* Dataset items

== Segment start ==

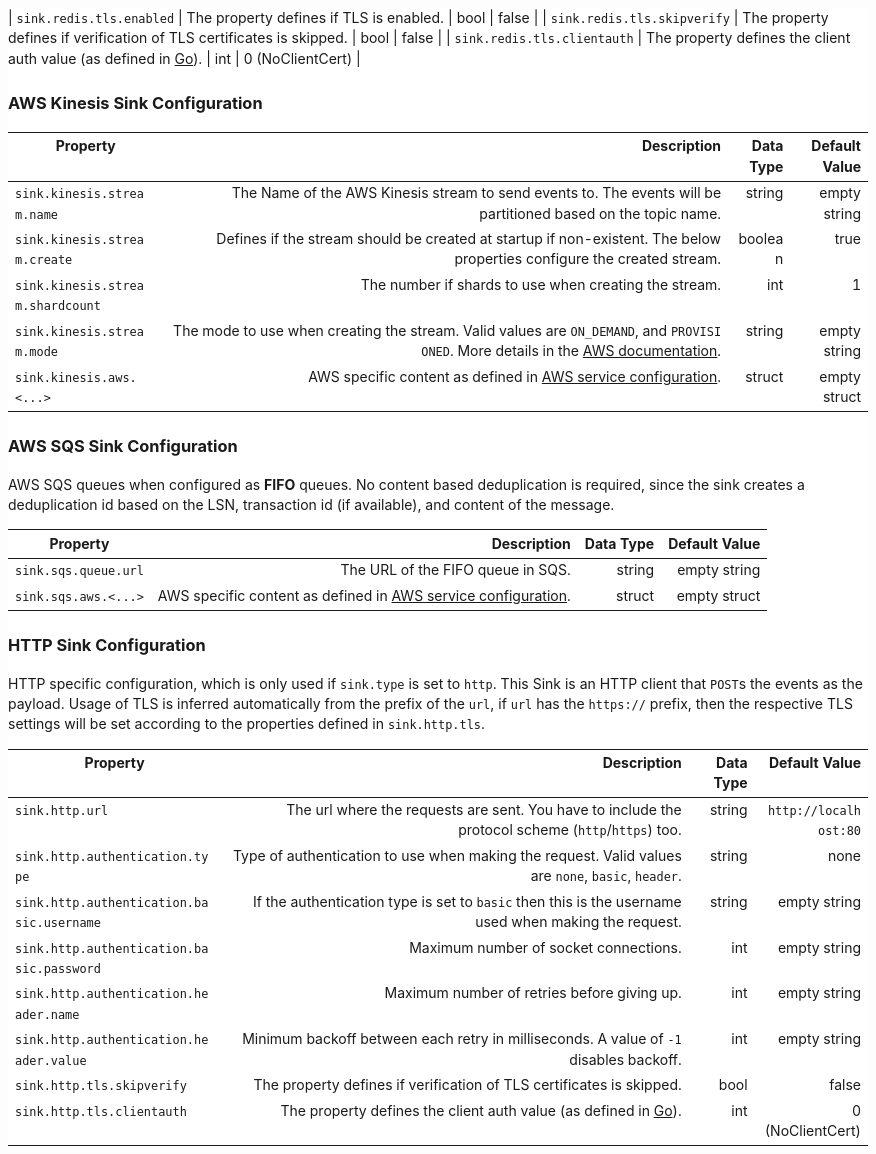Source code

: | `sink.redis.tls.enabled`         |                                                                        The property defines if TLS is enabled. |      bool |             false |
| `sink.redis.tls.skipverify`      |                                           The property defines if verification of TLS certificates is skipped. |      bool |             false |
| `sink.redis.tls.clientauth`      | The property defines the client auth value (as defined in [Go](https://pkg.go.dev/crypto/tls#ClientAuthType)). |       int |  0 (NoClientCert) |

### AWS Kinesis Sink Configuration

| Property                         |                                                                                                                                                                                                             Description | Data Type | Default Value |
|----------------------------------|------------------------------------------------------------------------------------------------------------------------------------------------------------------------------------------------------------------------:|----------:|--------------:|
| `sink.kinesis.stream.name`       |                                                                                                           The Name of the AWS Kinesis stream to send events to. The events will be partitioned based on the topic name. |    string |  empty string |
| `sink.kinesis.stream.create`     |                                                                                                  Defines if the stream should be created at startup if non-existent. The below properties configure the created stream. |   boolean |          true |
| `sink.kinesis.stream.shardcount` |                                                                                                                                                                   The number if shards to use when creating the stream. |       int |             1 |
| `sink.kinesis.stream.mode`       | The mode to use when creating the stream. Valid values are `ON_DEMAND`, and `PROVISIONED`. More details in the [AWS documentation](https://docs.aws.amazon.com/kinesis/latest/APIReference/API_StreamModeDetails.html). |    string |  empty string |
| `sink.kinesis.aws.<...>`         |                                                                                                                             AWS specific content as defined in [AWS service configuration](#aws-service-configuration). |    struct |  empty struct |

### AWS SQS Sink Configuration

AWS SQS queues when configured as **FIFO** queues. No content based deduplication
is required, since the sink creates a deduplication id based on the LSN,
transaction id (if available), and content of the message.

| Property             |                                                                                 Description | Data Type | Default Value |
|----------------------|--------------------------------------------------------------------------------------------:|----------:|--------------:|
| `sink.sqs.queue.url` |                                                           The URL of the FIFO queue in SQS. |    string |  empty string |
| `sink.sqs.aws.<...>` | AWS specific content as defined in [AWS service configuration](#aws-service-configuration). |    struct |  empty struct |

### HTTP Sink Configuration

HTTP specific configuration, which is only used if `sink.type` is set to `http`.
This Sink is an HTTP client that `POST`s the events as the payload.
Usage of TLS is inferred automatically from the prefix of the `url`, if `url` has
the `https://` prefix, then the respective TLS settings will be set according to
the properties defined in `sink.http.tls`.

| Property                                  |                                                                                                    Description | Data Type |         Default Value |
|-------------------------------------------|---------------------------------------------------------------------------------------------------------------:|----------:|----------------------:|
| `sink.http.url`                           |             The url where the requests are sent. You have to include the protocol scheme (`http`/`https`) too. |    string | `http://localhost:80` |
| `sink.http.authentication.type`           |             Type of authentication to use when making the request. Valid values are `none`, `basic`, `header`. |    string |                  none |
| `sink.http.authentication.basic.username` |           If the authentication type is set to `basic` then this is the username used when making the request. |    string |          empty string |
| `sink.http.authentication.basic.password` |                                                                          Maximum number of socket connections. |       int |          empty string |
| `sink.http.authentication.header.name`    |                                                                    Maximum number of retries before giving up. |       int |          empty string |
| `sink.http.authentication.header.value`   |                          Minimum backoff between each retry in milliseconds. A value of `-1` disables backoff. |       int |          empty string |
| `sink.http.tls.skipverify`                |                                           The property defines if verification of TLS certificates is skipped. |      bool |                 false |
| `sink.http.tls.clientauth`                | The property defines the client auth value (as defined in [Go](https://pkg.go.dev/crypto/tls#ClientAuthType)). |       int |      0 (NoClientCert) |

== Segment end ==

* What to produce
Quote the data above in full, leaving out the pictures it holds.

* Response to this exercise
Source code

: | `sink.redis.tls.enabled`         |                                                                        The property defines if TLS is enabled. |      bool |             false |
| `sink.redis.tls.skipverify`      |                                           The property defines if verification of TLS certificates is skipped. |      bool |             false |
| `sink.redis.tls.clientauth`      | The property defines the client auth value (as defined in [Go](https://pkg.go.dev/crypto/tls#ClientAuthType)). |       int |  0 (NoClientCert) |

### AWS Kinesis Sink Configuration

| Property                         |                                                                                                                                                                                                             Description | Data Type | Default Value |
|----------------------------------|------------------------------------------------------------------------------------------------------------------------------------------------------------------------------------------------------------------------:|----------:|--------------:|
| `sink.kinesis.stream.name`       |                                                                                                           The Name of the AWS Kinesis stream to send events to. The events will be partitioned based on the topic name. |    string |  empty string |
| `sink.kinesis.stream.create`     |                                                                                                  Defines if the stream should be created at startup if non-existent. The below properties configure the created stream. |   boolean |          true |
| `sink.kinesis.stream.shardcount` |                                                                                                                                                                   The number if shards to use when creating the stream. |       int |             1 |
| `sink.kinesis.stream.mode`       | The mode to use when creating the stream. Valid values are `ON_DEMAND`, and `PROVISIONED`. More details in the [AWS documentation](https://docs.aws.amazon.com/kinesis/latest/APIReference/API_StreamModeDetails.html). |    string |  empty string |
| `sink.kinesis.aws.<...>`         |                                                                                                                             AWS specific content as defined in [AWS service configuration](#aws-service-configuration). |    struct |  empty struct |

### AWS SQS Sink Configuration

AWS SQS queues when configured as **FIFO** queues. No content based deduplication
is required, since the sink creates a deduplication id based on the LSN,
transaction id (if available), and content of the message.

| Property             |                                                                                 Description | Data Type | Default Value |
|----------------------|--------------------------------------------------------------------------------------------:|----------:|--------------:|
| `sink.sqs.queue.url` |                                                           The URL of the FIFO queue in SQS. |    string |  empty string |
| `sink.sqs.aws.<...>` | AWS specific content as defined in [AWS service configuration](#aws-service-configuration). |    struct |  empty struct |

### HTTP Sink Configuration

HTTP specific configuration, which is only used if `sink.type` is set to `http`.
This Sink is an HTTP client that `POST`s the events as the payload.
Usage of TLS is inferred automatically from the prefix of the `url`, if `url` has
the `https://` prefix, then the respective TLS settings will be set according to
the properties defined in `sink.http.tls`.

| Property                                  |                                                                                                    Description | Data Type |         Default Value |
|-------------------------------------------|---------------------------------------------------------------------------------------------------------------:|----------:|----------------------:|
| `sink.http.url`                           |             The url where the requests are sent. You have to include the protocol scheme (`http`/`https`) too. |    string | `http://localhost:80` |
| `sink.http.authentication.type`           |             Type of authentication to use when making the request. Valid values are `none`, `basic`, `header`. |    string |                  none |
| `sink.http.authentication.basic.username` |           If the authentication type is set to `basic` then this is the username used when making the request. |    string |          empty string |
| `sink.http.authentication.basic.password` |                                                                          Maximum number of socket connections. |       int |          empty string |
| `sink.http.authentication.header.name`    |                                                                    Maximum number of retries before giving up. |       int |          empty string |
| `sink.http.authentication.header.value`   |                          Minimum backoff between each retry in milliseconds. A value of `-1` disables backoff. |       int |          empty string |
| `sink.http.tls.skipverify`                |                                           The property defines if verification of TLS certificates is skipped. |      bool |                 false |
| `sink.http.tls.clientauth`                | The property defines the client auth value (as defined in [Go](https://pkg.go.dev/crypto/tls#ClientAuthType)). |       int |      0 (NoClientCert) |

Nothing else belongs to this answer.